- Opening Delimiter -

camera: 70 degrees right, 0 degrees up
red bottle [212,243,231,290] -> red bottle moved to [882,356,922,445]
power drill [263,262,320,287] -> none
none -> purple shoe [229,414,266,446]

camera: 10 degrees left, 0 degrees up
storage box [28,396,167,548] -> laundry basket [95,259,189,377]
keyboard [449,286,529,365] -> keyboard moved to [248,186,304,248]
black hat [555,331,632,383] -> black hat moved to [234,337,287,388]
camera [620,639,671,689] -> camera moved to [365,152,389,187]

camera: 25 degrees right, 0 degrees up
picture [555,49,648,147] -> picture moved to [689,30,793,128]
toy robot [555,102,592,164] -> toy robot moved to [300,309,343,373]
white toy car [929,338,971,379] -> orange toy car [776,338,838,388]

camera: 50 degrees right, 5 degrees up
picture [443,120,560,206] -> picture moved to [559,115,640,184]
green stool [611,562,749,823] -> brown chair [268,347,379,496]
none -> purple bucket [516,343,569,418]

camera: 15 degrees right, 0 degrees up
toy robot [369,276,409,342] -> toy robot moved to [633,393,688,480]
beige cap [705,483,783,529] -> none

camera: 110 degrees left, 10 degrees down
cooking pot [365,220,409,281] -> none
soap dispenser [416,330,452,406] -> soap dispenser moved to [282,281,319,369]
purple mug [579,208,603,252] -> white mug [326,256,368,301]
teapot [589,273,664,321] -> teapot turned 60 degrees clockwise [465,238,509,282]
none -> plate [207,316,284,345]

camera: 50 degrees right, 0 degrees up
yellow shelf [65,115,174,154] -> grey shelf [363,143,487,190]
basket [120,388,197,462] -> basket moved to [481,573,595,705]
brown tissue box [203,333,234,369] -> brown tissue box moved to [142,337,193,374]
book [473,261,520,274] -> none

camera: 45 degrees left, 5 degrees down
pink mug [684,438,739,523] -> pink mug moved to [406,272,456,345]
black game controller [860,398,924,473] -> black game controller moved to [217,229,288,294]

- Closing Delimiter -

**Exercise instructions:**
What is needed is every line of the records that contains the word "down".

**Task result:**
camera: 110 degrees left, 10 degrees down
camera: 45 degrees left, 5 degrees down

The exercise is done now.